英語は言葉そのものに論理のすべてを託す言語だからこそ、『どこからが説明すべき自分の主張 (Thesis・テーシス)で、どこまでが説明不要の共通知識 (Premise・プレミス)か』の境界線を、極めて厳格に切り分けなければならないのです」
「????つまり……?」
「説明しなくていいことを説明する余白があるなら、その分『あなた自身の新しい主張』を証明することに文字数を使いなさい、というのが英語圏のエッセイにおける絶対的なルールです」
理路整然とした回答に、思わずツッコまずにはいられなかった。
「(´・ω・`)知らんがな」
英語圏の学習体験がない、他言語を母語とする人間に、前提条件を提示せずに納得しろって、どういう了見だよ。

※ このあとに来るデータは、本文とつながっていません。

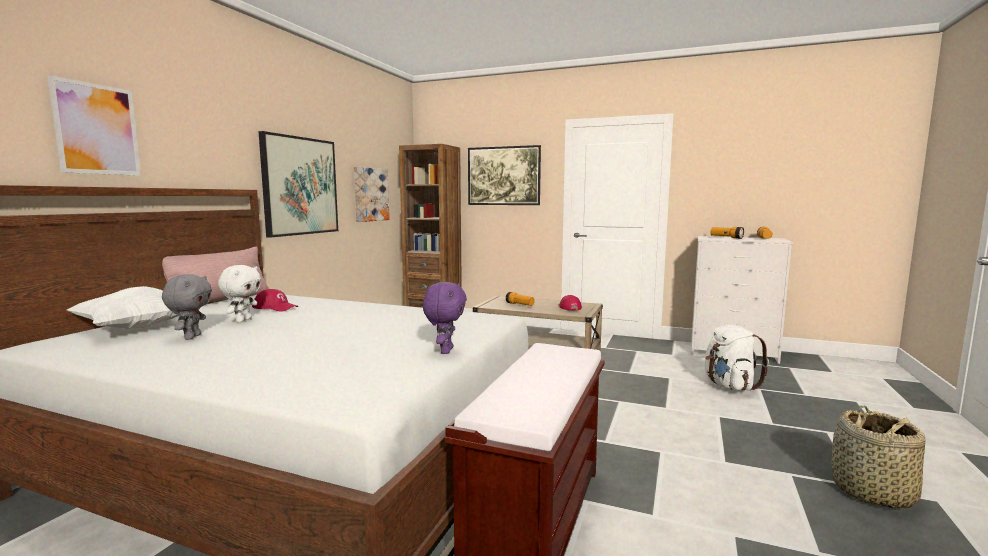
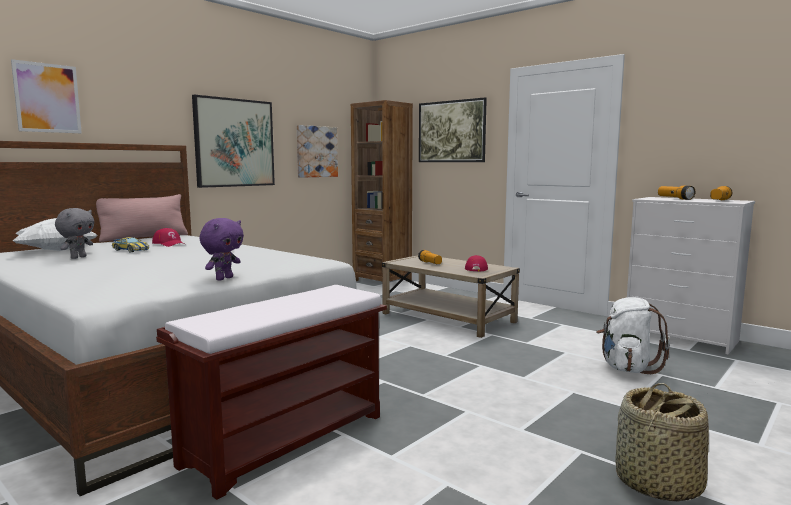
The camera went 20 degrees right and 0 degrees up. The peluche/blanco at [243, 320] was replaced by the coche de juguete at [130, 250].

AIさんたちの背後には、数百年かけて構築された英語圏の文化という強烈な偏り (バイアス)があり、無自覚に全世界のデフォルトとして押し付けてきているということは分かった。
大いなる発見をした瞬間だった。
いろんな概念が出てきたが、最終的にはできる限り解説するつもりだ。
しかし、本コラムシリーズでは、アカデミック・ライティングにおいて「共通知識(General Knowledge)」と補足説明の取り扱いが重要な鍵となる「パラグラフ・ライティング」に絞ってご紹介していく。
一つ一つを自分なりに伝わるようにかみ砕いて説明すると膨大になるので、気長にお待ちいただけると幸いです。